GIVEN TEXT

┌──

3. The defendant is the planning authority for the County of Clare. From November 2004 until 7th March, 2013 the defendant established and maintained a “Register of Independent Suitably Qualified Agents/Consultants for Waste Water Treatment” (“the Register”) in conjunction with a requirement for applications to the defendant on or after 15th November, 2004 for planning permission for development in its functional area involving the proposed use of a septic tank, or other on site treatment system. All applications in writing were to be accompanied by site suitability assessment tests specified in Appendix A of the Environmental Protection Agency (2000) Manual (or any updated document). The assessment and tests were required to be carried out only by persons who were on the Register, who were required to have professional indemnity insurance.

└──

INSTRUCTIONS
**1.** Using the Clare planning excerpt, explain why an applicant proposing a septic tank needed someone on the Register.
**2.** List every date or year mentioned in the Clare planning excerpt.
**3.** Carry the Clare planning excerpt on from its final sentence.

LISTED ENTRIES
┌──

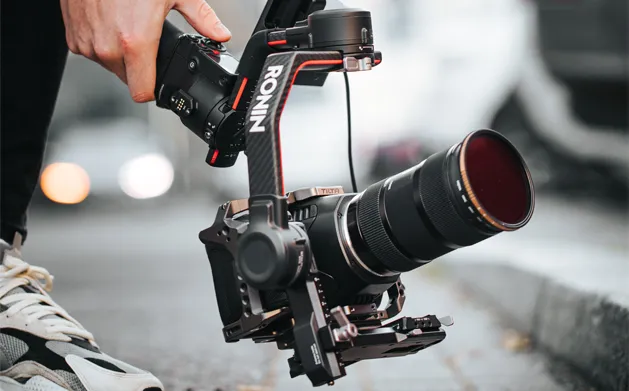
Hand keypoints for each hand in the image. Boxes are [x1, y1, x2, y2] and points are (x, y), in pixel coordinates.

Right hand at [60, 0, 230, 102]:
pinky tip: (110, 23)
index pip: (143, 93)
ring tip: (128, 27)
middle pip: (129, 79)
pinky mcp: (73, 38)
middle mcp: (108, 48)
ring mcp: (88, 44)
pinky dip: (102, 43)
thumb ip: (201, 18)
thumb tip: (220, 33)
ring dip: (120, 55)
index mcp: (135, 43)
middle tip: (147, 43)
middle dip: (140, 67)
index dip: (155, 90)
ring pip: (110, 66)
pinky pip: (92, 52)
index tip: (160, 82)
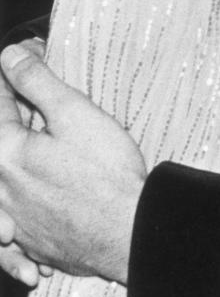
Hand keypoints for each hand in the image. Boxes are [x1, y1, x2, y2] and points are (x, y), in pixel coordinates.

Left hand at [0, 43, 145, 282]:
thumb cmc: (108, 177)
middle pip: (5, 136)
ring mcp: (13, 220)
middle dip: (22, 111)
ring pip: (9, 177)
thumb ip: (38, 82)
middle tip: (51, 98)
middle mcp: (0, 189)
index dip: (16, 71)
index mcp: (4, 153)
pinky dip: (26, 204)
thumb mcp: (76, 115)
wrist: (129, 236)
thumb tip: (11, 55)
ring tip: (55, 140)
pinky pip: (15, 221)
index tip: (33, 55)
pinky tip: (48, 192)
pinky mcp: (31, 241)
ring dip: (27, 152)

└──

EXERCISE RESULTS
**1.** Applications involving a septic tank or other on-site treatment system had to include the site suitability assessment tests from Appendix A of the Environmental Protection Agency (2000) Manual. Only persons on the Register were allowed to carry out those assessments and tests.

**2.**
- November 2004
- 7th March, 2013
- 15th November, 2004
- 2000

**3.**
4. The plaintiff is an environmental engineering consultant with a number of professional qualifications including an honours degree in environmental engineering (NUIG) specialising in waste water treatment. On the 22nd August, 2005 the plaintiff wrote to the defendant requesting that his name be included on the Register. Ultimately, on the 7th March, 2006 he was informed that he could not be placed on the Register but was advised that the panel was a rolling panel and that he could, if he felt it appropriate, submit a further application for inclusion in the future. On the 26th November, 2008 the plaintiff again requested that his name be added to the panel and ultimately on the 16th March, 2010 he was again informed that on the basis of the information available to the defendant he had not been placed on the recommended panel of agents to carry out site assessments. His application was reviewed again in the light of additional reports received from the plaintiff and on the 28th May, 2010 once more the plaintiff was not recommended for inclusion on the panel. Over the next year the parties endeavoured to resolve the issues between the plaintiff and the defendant regarding the suitability of the plaintiff for inclusion on the Register. As of the 11th April, 2011 the defendant’s solicitors set out a number of serious deficiencies and concerns which the defendant had regarding the plaintiff’s site report and noted that it was the defendant’s recommendation that the plaintiff should not be included on the Register of Independent Suitably Qualified Agents/Consultants for Waste Water Treatment. On the 4th November, 2011 the plaintiff commenced these proceedings.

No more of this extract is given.